Set task a -
According to the book review, which half of the book did the writer find more engaging to read?

Supplied text -
···
Writer's picture: Madeleina KayMadeleina Kay

Updated: Oct 13, 2024



'1000 Years of Joys and Sorrows' by Ai Weiwei was a really important book for me to read for my research paper because of how his artwork reflects his lived experience of human rights abuses by a Totalitarian reigime. Having read several academic publications on Chinese Thought Reform - the personal perspective was all the more galling. I also loved this quote which links the Totalitarian abuse to domestic abuse: 'Never love a person or a country that you don’t have the freedom to leave'.


I found the first half of the book rather frustrating to get through because it detailed the life of his father - which was important context to his personal development as an artist and life experiences - but I wasn't particularly endeared to his life choices (treatment of women) nor his poetry. The second half of the book was much more engaging for me to read and Ai Weiwei's writing is beautiful with some fantastic quotes.



Key Quotes

‘in 1967, Mao’s “Cultural Revolution” entered a new stage, and my father, now seen as a purveyor of bourgeois literature and art, was once again placed on the blacklist of ideological targets, along with other Trotskyists, apostates, anti-party elements.’ (page 5)

 

‘The Cultural Revolution, we were told, was “a deeper, broader new stage in the development of the socialist revolution,” which was “a revolution that touches people to their very souls.” The goal was to “dislodge the power holders who are taking the capitalist road, critique the bourgeois reactionary academic ‘authorities,’ critique the ideology of the bourgeoisie and of all exploiting classes, and reform education, culture, and everything in the superstructure that does not conform to the socialist economic base, in order to consolidate and develop the socialist system”.’ (page 11)

 

‘Thanks to Father’s meticulous pruning, after several months the woods around our production unit in Little Siberia looked much better, and even attracted approving glances from other workers. The leadership realised belatedly that it had been a mistake to allow a “rightist” to beautify the environment, as the task had not turned out to be as much of a punishment as intended. So, in order to make Father’s life more miserable, now he was made to clean the latrines.’ (page 73)

 

Literature and art’s integration with politics finds expression in their truthfulness: the more truthful works, the closer their alignment with the progressive political direction of their era.’ (page 80)

 

‘The atmosphere surrounding the investigations became increasingly tense, with writers confined to the Central Party School for “rectification” and “rescue.” Every day they would be forced to study specified texts and works by Mao, questioned continually, and forced to write self-criticisms… When forced to write “confessional” materials [Ai Qing] would pace back and forth in the cave, in an agony of indecision.’ (page 86)

 

‘He was just calling a spade a spade. What he meant was: Never forget that under a totalitarian system cruelty and absurdity go hand in hand.’ (page 137)
···
Set task b -
In the saved data entries, change "locality" to "site" in the lines running from the line that contains "scientific name: Omphalodes cardiophylla" through the end of the entries, inclusive. Leave everything else unchanged, and give only those lines.

Saved data entries
···
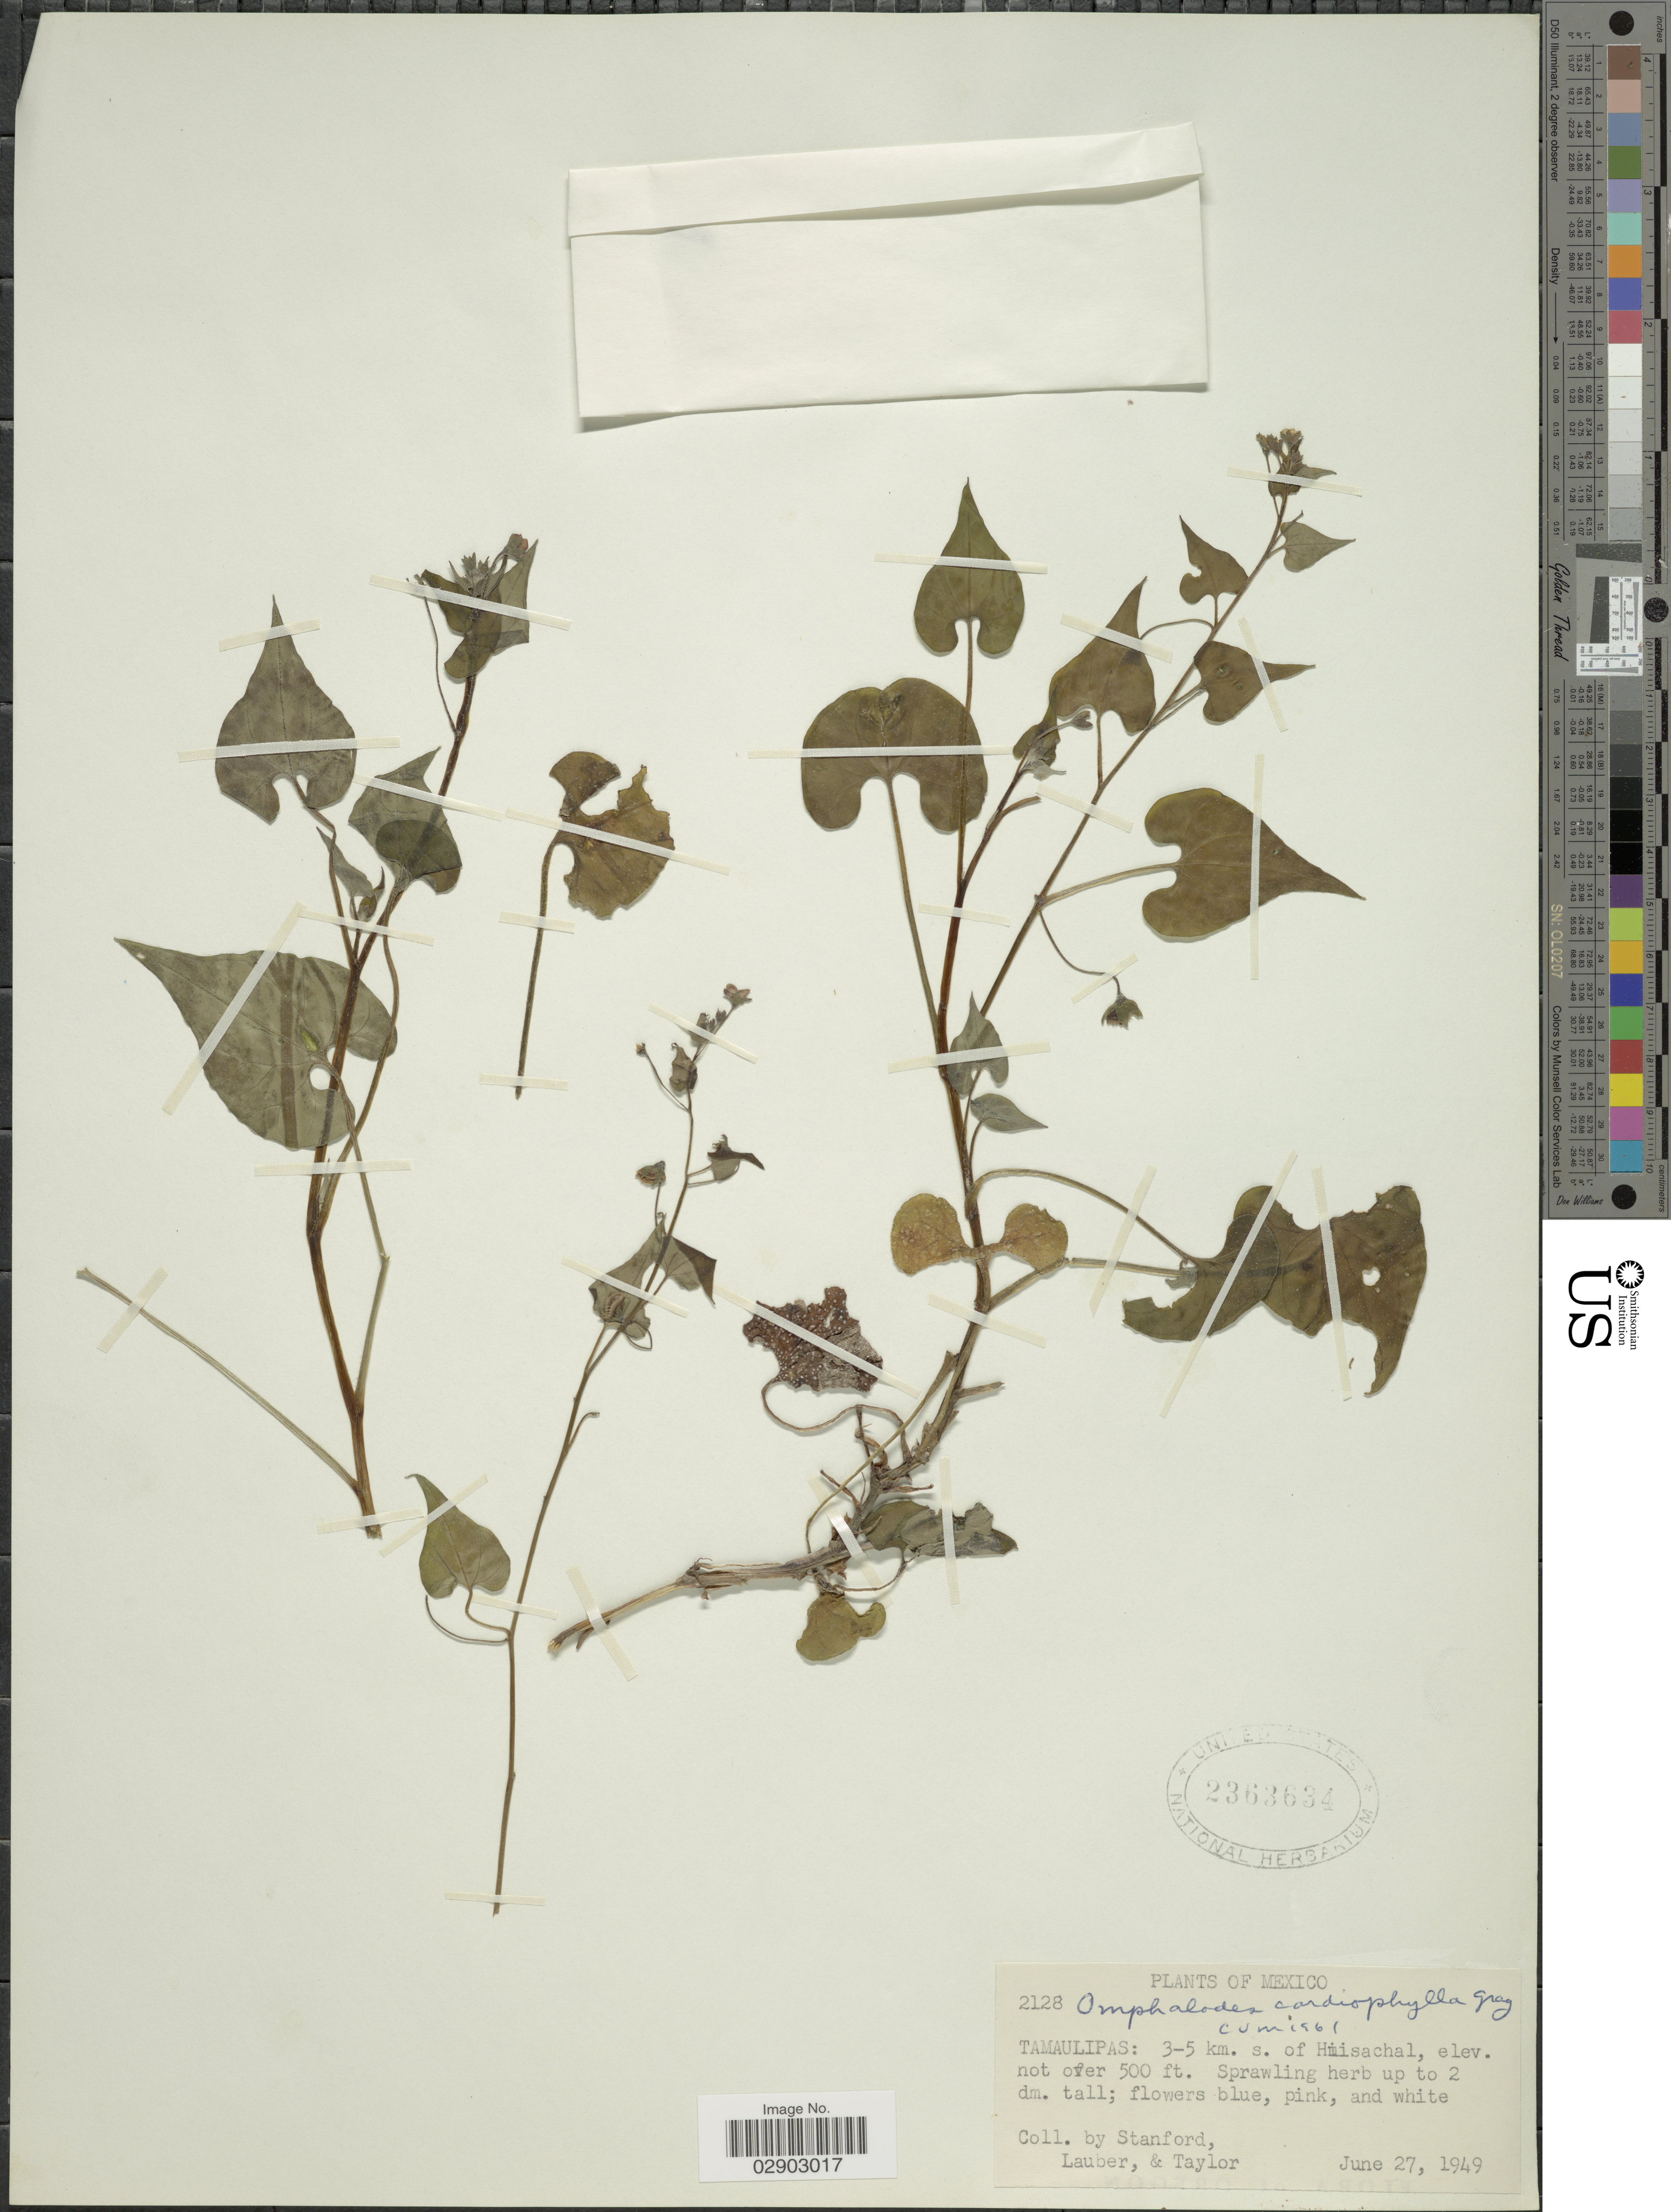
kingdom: Plantae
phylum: Tracheophyta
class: Magnoliopsida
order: Boraginales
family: Boraginaceae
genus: Omphalodes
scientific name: Omphalodes cardiophylla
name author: A. Gray in Hemsl.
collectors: -. Stanford, -. Lauber & -. Taylor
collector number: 2128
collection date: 1949-06-27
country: Mexico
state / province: Tamaulipas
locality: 3-5 km. s. of Huisachal.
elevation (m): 152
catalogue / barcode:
···
Exercise result a -
The second half.

Exercise result b -
scientific name: Omphalodes cardiophylla
name author: A. Gray in Hemsl.
collectors: -. Stanford, -. Lauber & -. Taylor
collector number: 2128
collection date: 1949-06-27
country: Mexico
state / province: Tamaulipas
site: 3-5 km. s. of Huisachal.
elevation (m): 152
catalogue / barcode:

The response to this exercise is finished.